# DoorDash is so cheap.



## Driv0rX (May 27, 2017)

Got an order that showed $6.86 for delivery in DTLA street away from restaurant went there, got food started nav and it turned out address was not detecting properly it was showing same address for delivery as for pick-up because customer specified addres with 1/2 at the end and DoorDash app bugged out.

I google mapped location and it was in El Monte which is another city 15 miles away in middlle of nowhere, its close to hour drive to get there and hour or more to get back. \

So called customer to confirm she said - please cancel this makes no sense to drive that much to deliver.

I contacted DoorDash to explain what happen and what i hear from them.

We will add $3.14 to your delivery fee if you complete this delivery, i was like WHAT the @#!$, a total of $10 for 2 hours?!
NO WAY MAN i been doing this for too long to know when i am getting a RAW DEAL.

It was peak hour orders were popping like crazy, soon as they canceled that order i instantly got another one that like 5 minute drive, if i would have went that far i would loose so much time and unearned money, and all they offer is $3.14 what a cheapos.

They made me return food to restaurant and they sent another person to get it.

I did not even get the food, however they paid me 50% of delivery fee for that order, whatever...


----------



## Sodium101 (May 23, 2018)

The support staff is over seas $3 is like half a days pay.
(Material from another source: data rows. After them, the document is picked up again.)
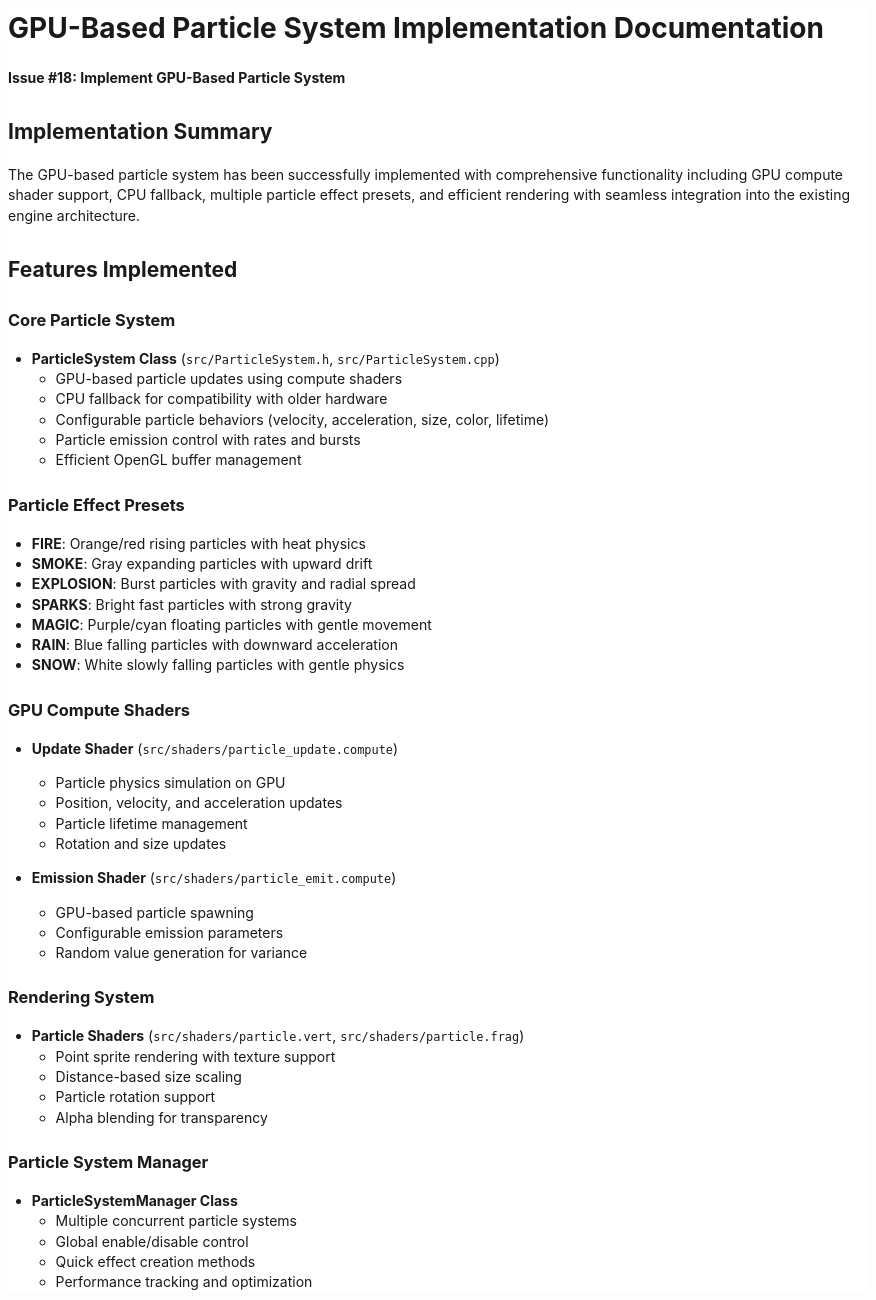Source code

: # GPU-Based Particle System Implementation Documentation
**Issue #18: Implement GPU-Based Particle System**

## Implementation Summary

The GPU-based particle system has been successfully implemented with comprehensive functionality including GPU compute shader support, CPU fallback, multiple particle effect presets, and efficient rendering with seamless integration into the existing engine architecture.

## Features Implemented

### Core Particle System
- **ParticleSystem Class** (`src/ParticleSystem.h`, `src/ParticleSystem.cpp`)
  - GPU-based particle updates using compute shaders
  - CPU fallback for compatibility with older hardware
  - Configurable particle behaviors (velocity, acceleration, size, color, lifetime)
  - Particle emission control with rates and bursts
  - Efficient OpenGL buffer management

### Particle Effect Presets
- **FIRE**: Orange/red rising particles with heat physics
- **SMOKE**: Gray expanding particles with upward drift  
- **EXPLOSION**: Burst particles with gravity and radial spread
- **SPARKS**: Bright fast particles with strong gravity
- **MAGIC**: Purple/cyan floating particles with gentle movement
- **RAIN**: Blue falling particles with downward acceleration
- **SNOW**: White slowly falling particles with gentle physics

### GPU Compute Shaders
- **Update Shader** (`src/shaders/particle_update.compute`)
  - Particle physics simulation on GPU
  - Position, velocity, and acceleration updates
  - Particle lifetime management
  - Rotation and size updates

- **Emission Shader** (`src/shaders/particle_emit.compute`)
  - GPU-based particle spawning
  - Configurable emission parameters
  - Random value generation for variance

### Rendering System
- **Particle Shaders** (`src/shaders/particle.vert`, `src/shaders/particle.frag`)
  - Point sprite rendering with texture support
  - Distance-based size scaling
  - Particle rotation support
  - Alpha blending for transparency

### Particle System Manager
- **ParticleSystemManager Class**
  - Multiple concurrent particle systems
  - Global enable/disable control
  - Quick effect creation methods
  - Performance tracking and optimization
Sounds like a lot to them.


----------



## Invisible (Jun 15, 2018)

I wonder if any driver was desperate enough to have delivered it for that awful pay. 

Glad you at least got some pay for it.


----------



## SubTeacher (Jun 15, 2018)

DD sends you personal text messages? I only get the ones that I am unable to reply to


----------



## Uberdriver2710 (Jul 15, 2015)

Aways negotiate pay.


----------